Sentenza Sentenza Cassazione Civile n. 18353 del 07/09/2011

Cassazione civile sez. lav., 07/09/2011, (ud. 12/07/2011, dep. 07/09/2011), n.18353

LA CORTE SUPREMA DI CASSAZIONE

SEZIONE LAVORO

Composta dagli Ill.mi Sigg.ri Magistrati:

Dott. BATTIMIELLO Bruno – Presidente –

Dott. DE RENZIS Alessandro – Consigliere –

Dott. LA TERZA Maura – Consigliere –

Dott. TOFFOLI Saverio – Consigliere –

Dott. MAMMONE Giovanni – rel. Consigliere –

ha pronunciato la seguente:

ordinanza

sul ricorso proposto da:

FIAT GROUP AUTOMOBILI S.p.a., in persona del legale rappresentante

pro tempore, elettivamente domiciliata in Roma, viale Giulio Cesare

n. 21-23, presso lo studio dell’Avvocato De Luca Tamajo Raffaele, che

la rappresenta e difende unitamente agli Avvocati Franco Bonamico e

Luca Ropolo, giusta delega a margine del ricorso;

– ricorrente –

contro

S.A., domiciliata in Roma in via Tacito n. 50, presso lo

studio dell’Avv. Cossu Bruno, che la rappresenta e difende assieme

all’Avv. Elena Poli per procura a margine del controricorso;

– controricorrente –

avverso la sentenza n. 586/09 della Corte d’appello di Torino,

pronunziata in causa n. 925/08 r.g. lav., depositata in data

12.06.09;

udita la relazione della causa svolta nella camera di consiglio del

giorno 12.07.2011 dal Consigliere dott. Giovanni Mammone;

uditi l’Avv. Maria Teresa Salimbeni per delega De Luca Tamajo e

l’Avv. Savina Bomboi per delega Cossu;

udito il P.M. in persona del Sostituto Procuratore Generale dott.

GAETA Pietro.

Fatto

RITENUTO IN FATTO E DIRITTO

1.- Con ricorso al Giudice del lavoro di Torino, S.A. conveniva in giudizio il datore di lavoro FIAT Auto spa e, assumendo l’illegittimità della sua collocazione in cassa integrazione guadagni straordinaria (CIGS) per il periodo 9.12.02-19.05.03, ne chiedeva la condanna al pagamento della differenza tra quanto percepito a titolo di integrazione e quanto spettante a titolo di retribuzione.

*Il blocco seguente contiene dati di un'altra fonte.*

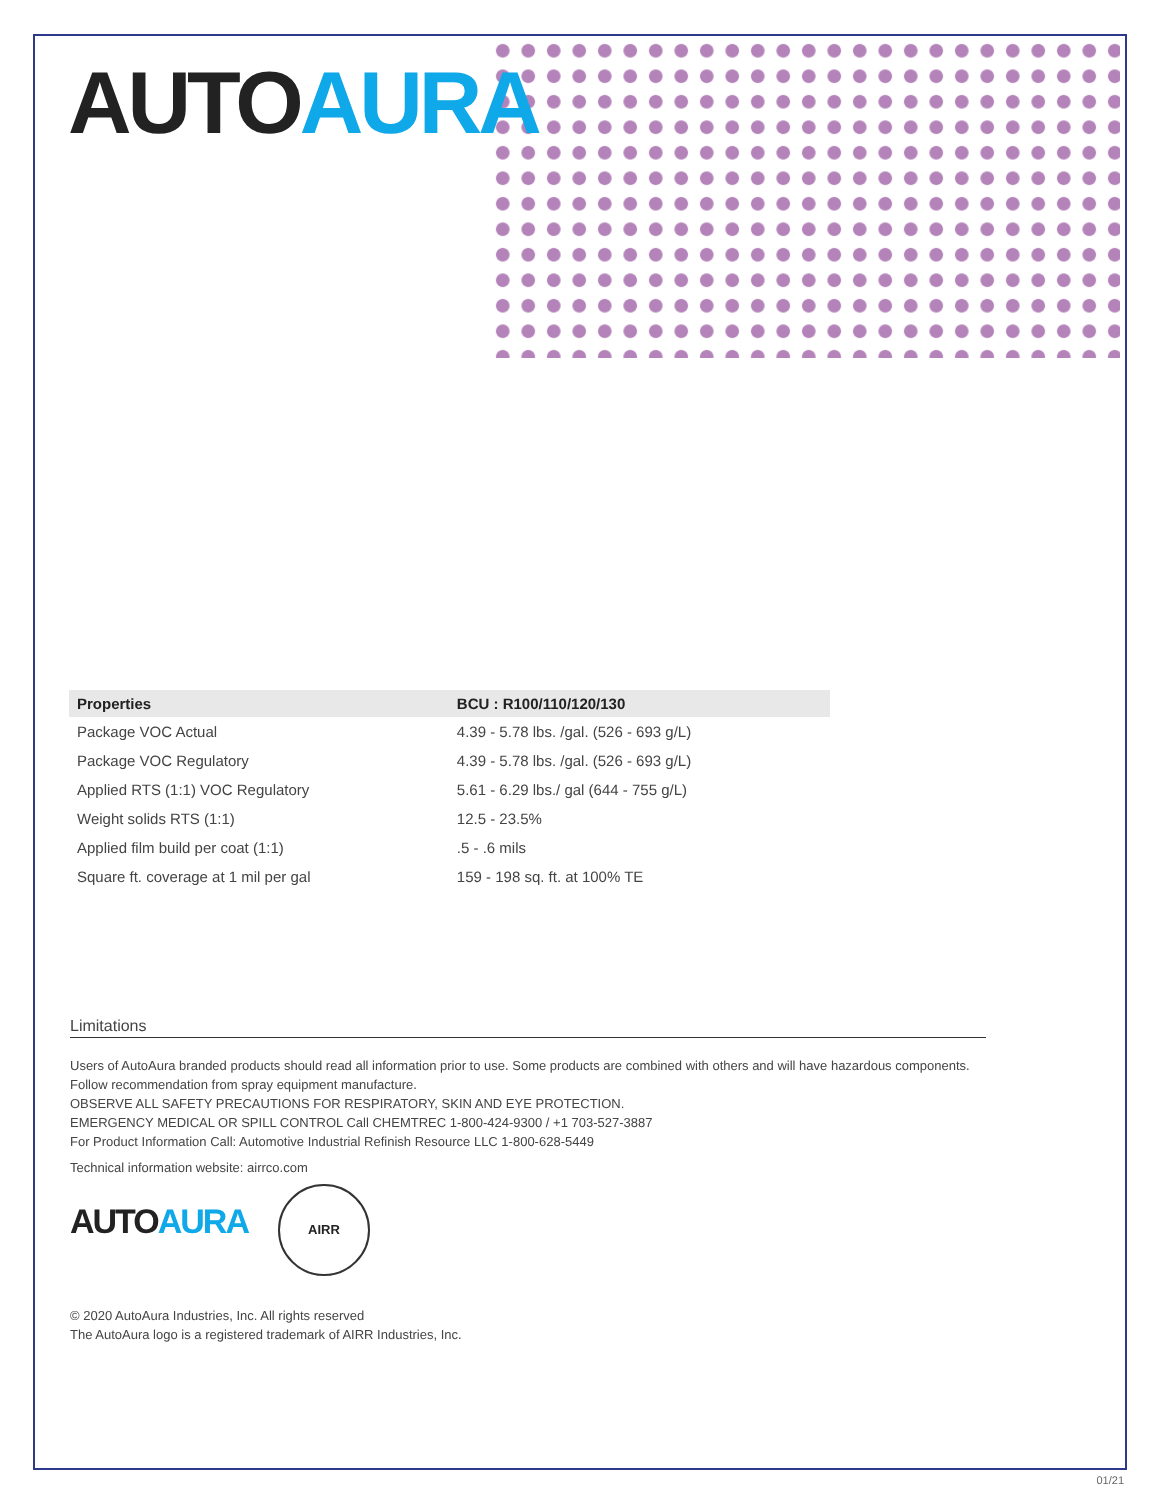AUTOAURA
| Properties | BCU : R100/110/120/130 |
| --- | --- |
| Package VOC Actual | 4.39 - 5.78 lbs. /gal. (526 - 693 g/L) |
| Package VOC Regulatory | 4.39 - 5.78 lbs. /gal. (526 - 693 g/L) |
| Applied RTS (1:1) VOC Regulatory | 5.61 - 6.29 lbs./ gal (644 - 755 g/L) |
| Weight solids RTS (1:1) | 12.5 - 23.5% |
| Applied film build per coat (1:1) | .5 - .6 mils |
| Square ft. coverage at 1 mil per gal | 159 - 198 sq. ft. at 100% TE |
Limitations
Users of AutoAura branded products should read all information prior to use. Some products are combined with others and will have hazardous components. Follow recommendation from spray equipment manufacture.
OBSERVE ALL SAFETY PRECAUTIONS FOR RESPIRATORY, SKIN AND EYE PROTECTION.
EMERGENCY MEDICAL OR SPILL CONTROL Call CHEMTREC 1-800-424-9300 / +1 703-527-3887
For Product Information Call: Automotive Industrial Refinish Resource LLC 1-800-628-5449
Technical information website: airrco.com
AUTOAURA AIRR
© 2020 AutoAura Industries, Inc. All rights reserved
The AutoAura logo is a registered trademark of AIRR Industries, Inc.
01/21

2.- Accolta la domanda e proposto appello da Fiat Group Automobiles s.p.a. (succeduta a Fiat Auto s.p.a.), la Corte d’appello di Torino con sentenza del 12.06.09 rigettava l’impugnazione.

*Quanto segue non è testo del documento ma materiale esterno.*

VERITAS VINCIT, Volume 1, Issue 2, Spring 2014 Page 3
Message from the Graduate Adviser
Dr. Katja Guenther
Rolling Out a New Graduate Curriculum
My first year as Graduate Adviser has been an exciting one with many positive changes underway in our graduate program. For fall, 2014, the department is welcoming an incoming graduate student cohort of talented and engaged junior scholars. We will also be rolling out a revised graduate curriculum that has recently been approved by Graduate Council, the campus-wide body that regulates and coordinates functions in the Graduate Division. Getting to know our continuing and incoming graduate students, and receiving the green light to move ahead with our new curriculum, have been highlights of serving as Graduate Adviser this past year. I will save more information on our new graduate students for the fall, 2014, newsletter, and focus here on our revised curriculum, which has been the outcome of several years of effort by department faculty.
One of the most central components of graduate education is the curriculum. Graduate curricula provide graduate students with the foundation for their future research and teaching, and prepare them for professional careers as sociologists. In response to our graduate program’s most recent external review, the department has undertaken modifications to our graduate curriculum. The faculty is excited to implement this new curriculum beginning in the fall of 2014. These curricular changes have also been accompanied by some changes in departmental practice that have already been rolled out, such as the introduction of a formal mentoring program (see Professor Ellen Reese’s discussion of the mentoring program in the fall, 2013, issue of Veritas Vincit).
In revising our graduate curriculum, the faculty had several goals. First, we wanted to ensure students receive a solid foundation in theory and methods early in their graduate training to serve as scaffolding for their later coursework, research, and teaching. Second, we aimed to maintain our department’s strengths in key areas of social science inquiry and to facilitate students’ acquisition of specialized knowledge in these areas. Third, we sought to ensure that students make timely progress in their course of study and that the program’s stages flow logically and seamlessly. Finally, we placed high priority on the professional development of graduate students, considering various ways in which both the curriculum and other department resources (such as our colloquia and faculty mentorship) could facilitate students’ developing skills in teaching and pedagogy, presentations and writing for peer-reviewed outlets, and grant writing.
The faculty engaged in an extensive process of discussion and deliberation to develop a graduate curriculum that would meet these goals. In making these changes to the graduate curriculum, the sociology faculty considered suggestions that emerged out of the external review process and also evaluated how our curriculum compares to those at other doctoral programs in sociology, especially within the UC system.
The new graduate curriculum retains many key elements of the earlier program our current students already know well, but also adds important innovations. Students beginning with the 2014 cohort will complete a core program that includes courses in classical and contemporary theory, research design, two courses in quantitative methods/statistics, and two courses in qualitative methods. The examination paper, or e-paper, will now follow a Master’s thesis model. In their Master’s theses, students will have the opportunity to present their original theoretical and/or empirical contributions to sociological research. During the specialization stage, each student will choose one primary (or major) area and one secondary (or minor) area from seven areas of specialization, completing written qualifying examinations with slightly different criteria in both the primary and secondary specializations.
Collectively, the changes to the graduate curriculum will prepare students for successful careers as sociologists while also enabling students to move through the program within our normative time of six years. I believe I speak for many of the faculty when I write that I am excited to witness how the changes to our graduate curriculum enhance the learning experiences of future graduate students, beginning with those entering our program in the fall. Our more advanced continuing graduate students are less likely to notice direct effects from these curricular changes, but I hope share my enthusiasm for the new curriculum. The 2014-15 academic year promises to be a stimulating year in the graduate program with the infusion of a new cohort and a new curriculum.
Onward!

La Corte di merito, ritenuto che l’imprenditore, fin dall’inizio della procedura, aveva l’obbligo di indicare per iscritto i criteri di scelta e le ragioni dell’eventuale mancata previsione della rotazione tra i dipendenti, ai sensi della L. 23 luglio 1991, n. 223, art. 1, comma 7, e che tale disciplina non era stata modificata dalla D.P.R. 10 giugno 2000, n. 218, art. 2, comma 5, recante norme per la semplificazione del procedimento per la concessione del trattamento di cassa integrazione guadagni straordinaria e di integrazione salariale.

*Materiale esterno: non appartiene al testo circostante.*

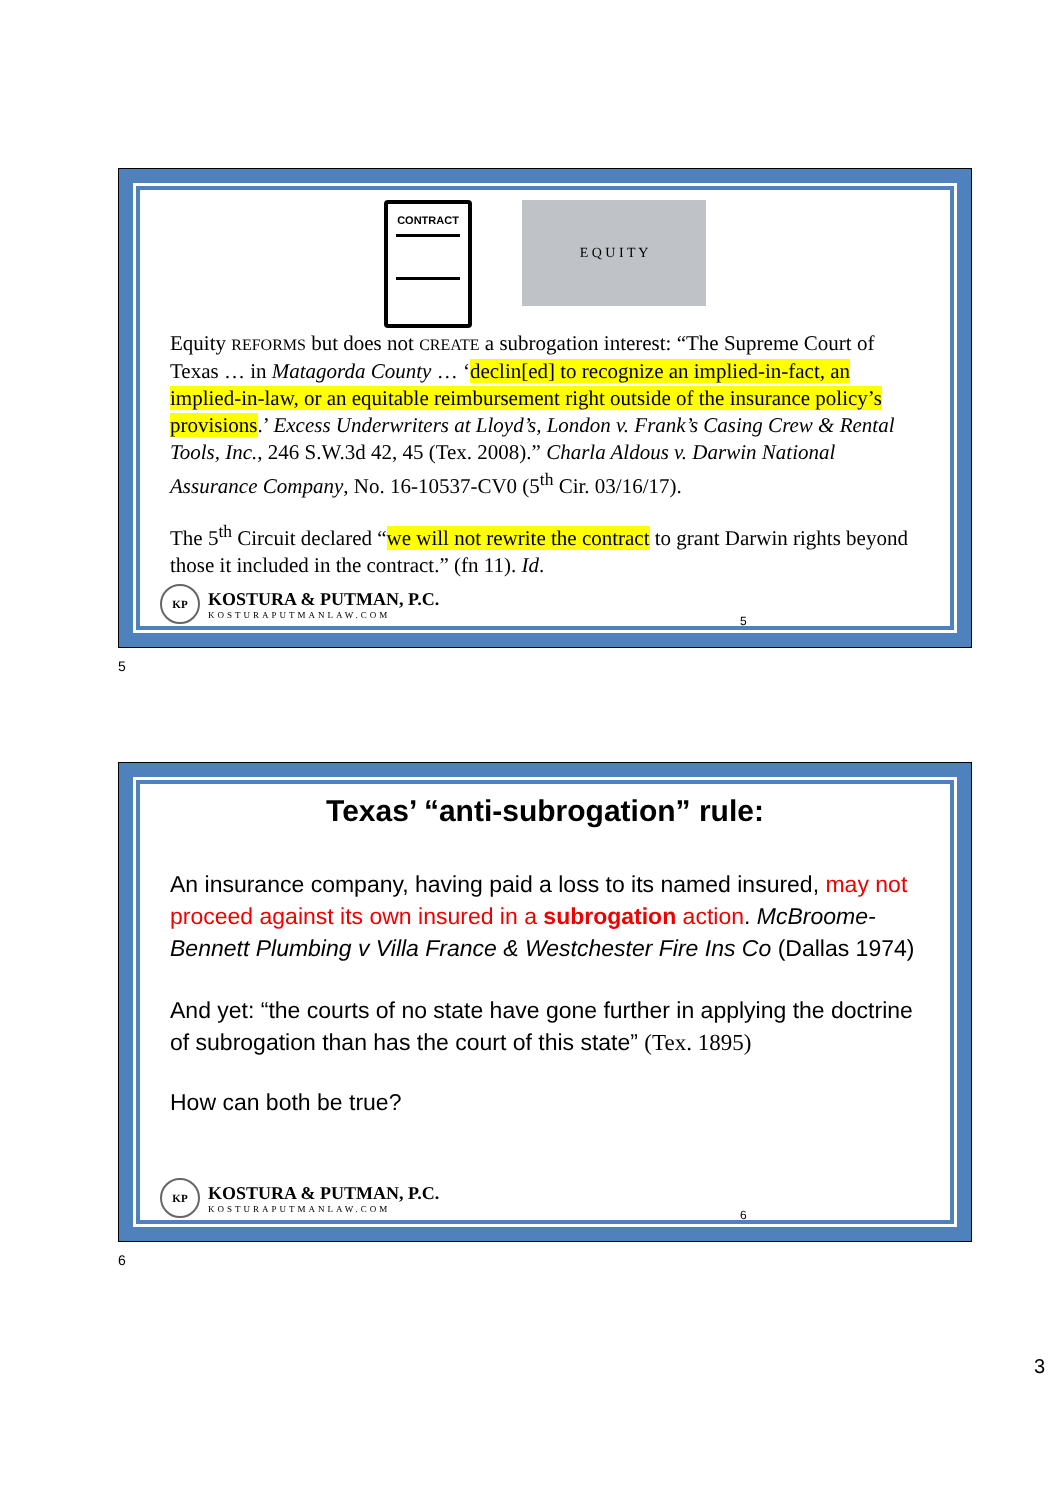CONTRACT
E Q U I T Y
Equity REFORMS but does not CREATE a subrogation interest: “The Supreme Court of Texas … in Matagorda County … ‘declin[ed] to recognize an implied-in-fact, an implied-in-law, or an equitable reimbursement right outside of the insurance policy’s provisions.’ Excess Underwriters at Lloyd’s, London v. Frank’s Casing Crew & Rental Tools, Inc., 246 S.W.3d 42, 45 (Tex. 2008).” Charla Aldous v. Darwin National Assurance Company, No. 16-10537-CV0 (5<sup>th</sup> Cir. 03/16/17).
The 5<sup>th</sup> Circuit declared “we will not rewrite the contract to grant Darwin rights beyond those it included in the contract.” (fn 11). Id.
KP
KOSTURA & PUTMAN, P.C.
KOSTURAPUTMANLAW.COM
5
5
Texas’ “anti-subrogation” rule:
An insurance company, having paid a loss to its named insured, may not proceed against its own insured in a subrogation action. McBroome-Bennett Plumbing v Villa France & Westchester Fire Ins Co (Dallas 1974)
And yet: “the courts of no state have gone further in applying the doctrine of subrogation than has the court of this state” (Tex. 1895)
How can both be true?
KP
KOSTURA & PUTMAN, P.C.
KOSTURAPUTMANLAW.COM
6
6
3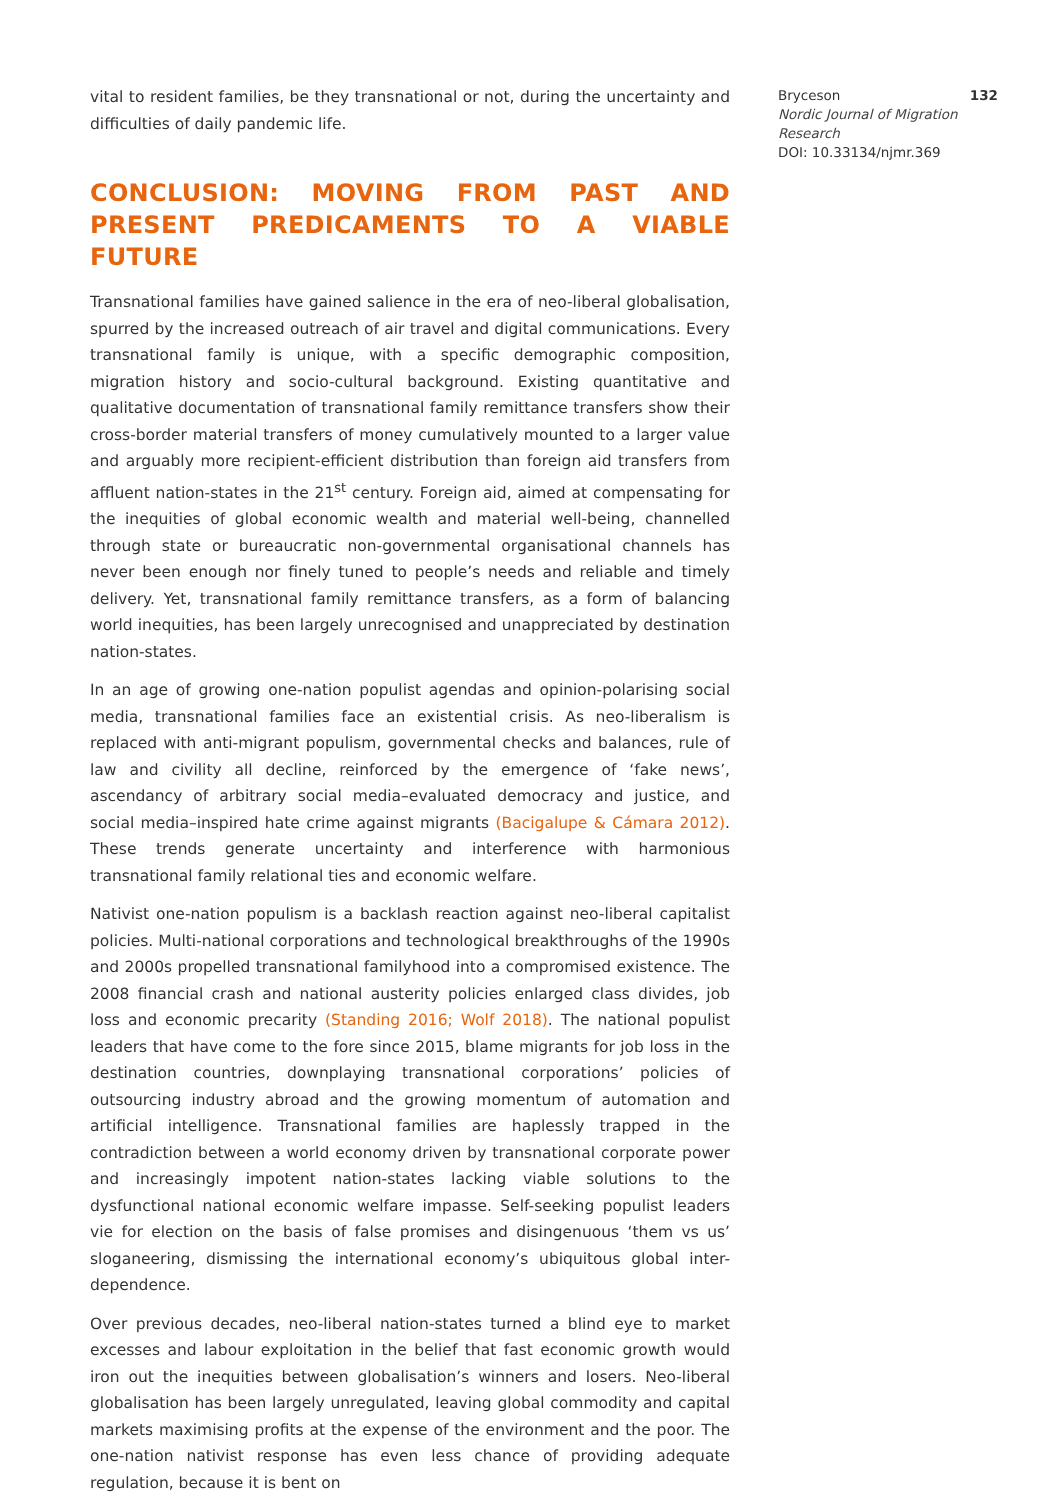vital to resident families, be they transnational or not, during the uncertainty and difficulties of daily pandemic life.
CONCLUSION: MOVING FROM PAST AND PRESENT PREDICAMENTS TO A VIABLE FUTURE
Transnational families have gained salience in the era of neo-liberal globalisation, spurred by the increased outreach of air travel and digital communications. Every transnational family is unique, with a specific demographic composition, migration history and socio-cultural background. Existing quantitative and qualitative documentation of transnational family remittance transfers show their cross-border material transfers of money cumulatively mounted to a larger value and arguably more recipient-efficient distribution than foreign aid transfers from affluent nation-states in the 21<sup>st</sup> century. Foreign aid, aimed at compensating for the inequities of global economic wealth and material well-being, channelled through state or bureaucratic non-governmental organisational channels has never been enough nor finely tuned to people’s needs and reliable and timely delivery. Yet, transnational family remittance transfers, as a form of balancing world inequities, has been largely unrecognised and unappreciated by destination nation-states.
In an age of growing one-nation populist agendas and opinion-polarising social media, transnational families face an existential crisis. As neo-liberalism is replaced with anti-migrant populism, governmental checks and balances, rule of law and civility all decline, reinforced by the emergence of ‘fake news’, ascendancy of arbitrary social media–evaluated democracy and justice, and social media–inspired hate crime against migrants (Bacigalupe & Cámara 2012). These trends generate uncertainty and interference with harmonious transnational family relational ties and economic welfare.
Nativist one-nation populism is a backlash reaction against neo-liberal capitalist policies. Multi-national corporations and technological breakthroughs of the 1990s and 2000s propelled transnational familyhood into a compromised existence. The 2008 financial crash and national austerity policies enlarged class divides, job loss and economic precarity (Standing 2016; Wolf 2018). The national populist leaders that have come to the fore since 2015, blame migrants for job loss in the destination countries, downplaying transnational corporations’ policies of outsourcing industry abroad and the growing momentum of automation and artificial intelligence. Transnational families are haplessly trapped in the contradiction between a world economy driven by transnational corporate power and increasingly impotent nation-states lacking viable solutions to the dysfunctional national economic welfare impasse. Self-seeking populist leaders vie for election on the basis of false promises and disingenuous ‘them vs us’ sloganeering, dismissing the international economy’s ubiquitous global inter-dependence.
Over previous decades, neo-liberal nation-states turned a blind eye to market excesses and labour exploitation in the belief that fast economic growth would iron out the inequities between globalisation’s winners and losers. Neo-liberal globalisation has been largely unregulated, leaving global commodity and capital markets maximising profits at the expense of the environment and the poor. The one-nation nativist response has even less chance of providing adequate regulation, because it is bent on
Bryceson 132
Nordic Journal of Migration Research
DOI: 10.33134/njmr.369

Nel caso di specie i criteri indicati nella comunicazione di avvio della procedura erano generici in quanto non consentivano di verificare la coerenza tra il criterio indicato e la selezione dei lavoratori da sospendere, il che rendeva illegittima la sospensione il cigs dei dipendenti. Inoltre, l’accordo intervenuto tra datore e Oo.ss. in data 18.3.03, a conclusione della procedura di consultazione (ribadito da altro successivo del 22.7.03), non assumeva efficacia sanante delle omissioni, in quanto il vizio originario della comunicazione si ripercuoteva sull’intera procedura.

3.- Avverso questa sentenza Fiat Group Automobiles proponeva ricorso per cassazione, cui rispondeva S. con controricorso.

4.- Il consigliere relatore ai sensi degli artt. 375 e 380 bis c.p.c. ha depositato relazione, che è stata comunicata al Procuratore generale e notificata ai difensori costituiti assieme all’avviso di convocazione dell’adunanza. Fiat Group Automobiles ha depositato memoria.

5.- I sei motivi di ricorso di Fiat Group Automobiles possono essere riassunti come segue.

5.1.- La questione fondamentale posta a base del ricorso è se il giudice abbia correttamente applicato la L. n. 223 del 1991, art. 1, commi 7 e 8, o se la norma in questione debba ritenersi abrogata per l’intervento del D.P.R. n. 218 del 2000. Fiat sostiene che tale decreto, emanato in forza della L. 15 marzo 1997, n. 59, art. 20 avrebbe delegificato il procedimento amministrativo di autorizzazione e concessione della cigs e, quindi, tutti i suoi momenti od atti coordinati e collegati in serie (frase preparatoria, introduttiva, di istruzione e di decisione), con abrogazione implicita di tutte le disposizioni già vigenti.

5.2.- Ne deriverebbe che le modalità di rotazione e l’indicazione delle ragioni che eventualmente l’escludono, potrebbero essere indicate non solo con la comunicazione di apertura della procedura inviata alle Oo.Ss., ma anche all’esito dell’esame congiunto tra imprenditore ed Oo.ss. sulla crisi aziendale e le conseguenti esigenze di organizzazione della produzione.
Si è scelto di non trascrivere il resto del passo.